[Set exercise] Copy out each of the following lines word for word, omitting the pictures.

[Data records]
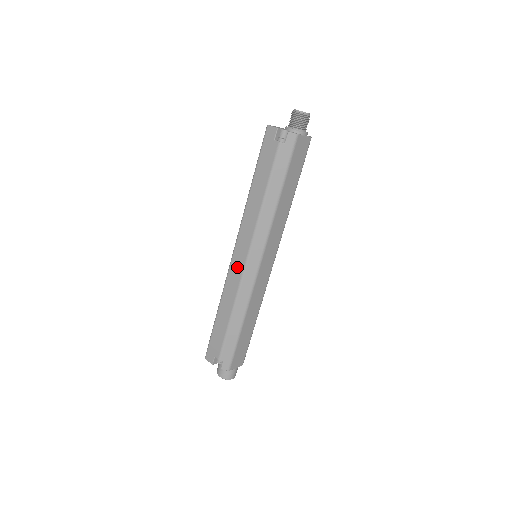
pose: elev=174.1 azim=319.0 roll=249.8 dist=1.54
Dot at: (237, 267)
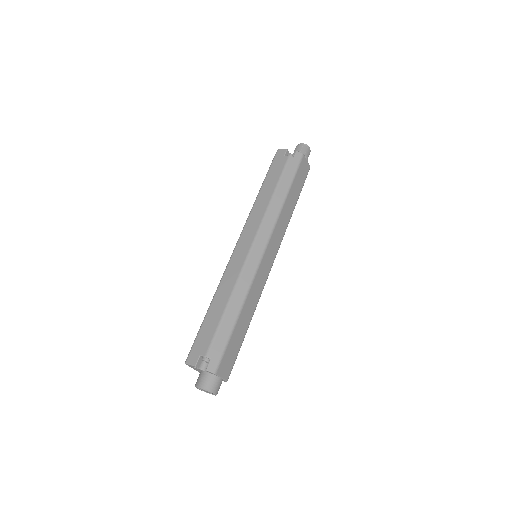
Dot at: (240, 255)
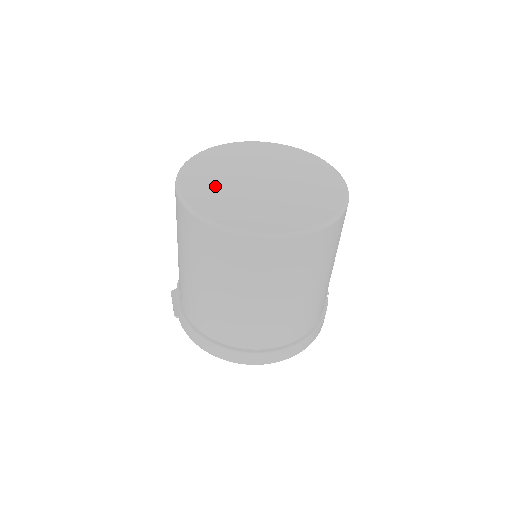
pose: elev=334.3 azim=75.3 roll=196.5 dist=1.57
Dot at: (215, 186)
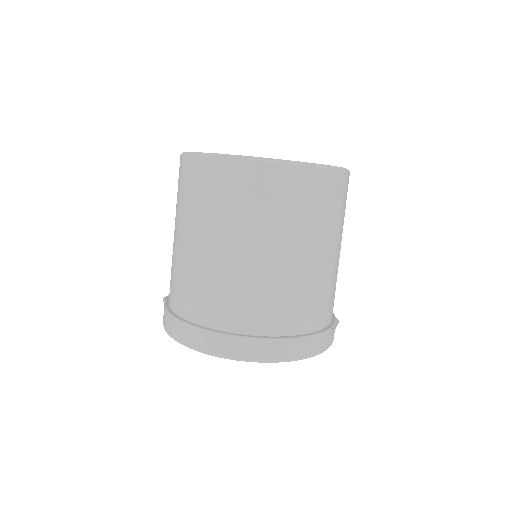
Dot at: occluded
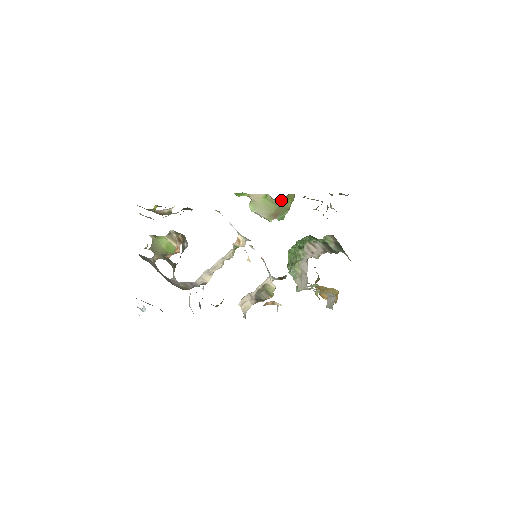
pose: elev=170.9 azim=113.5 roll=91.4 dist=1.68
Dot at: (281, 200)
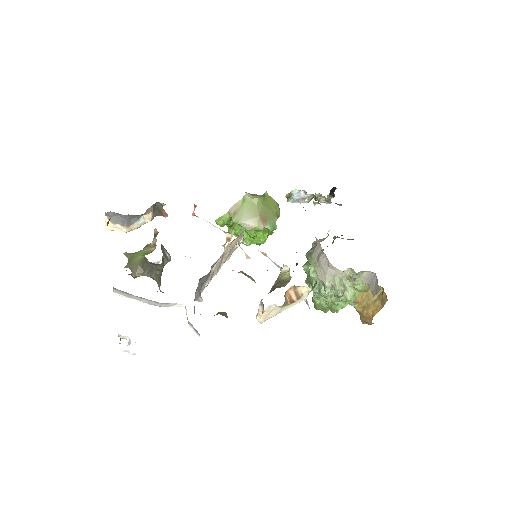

[Answer to this exercise]
pose: elev=174.1 azim=319.0 roll=249.8 dist=1.54
Dot at: (237, 267)
Dot at: (240, 255)
pose: elev=334.3 azim=75.3 roll=196.5 dist=1.57
Dot at: (215, 186)
Dot at: occluded
pose: elev=170.9 azim=113.5 roll=91.4 dist=1.68
Dot at: (281, 200)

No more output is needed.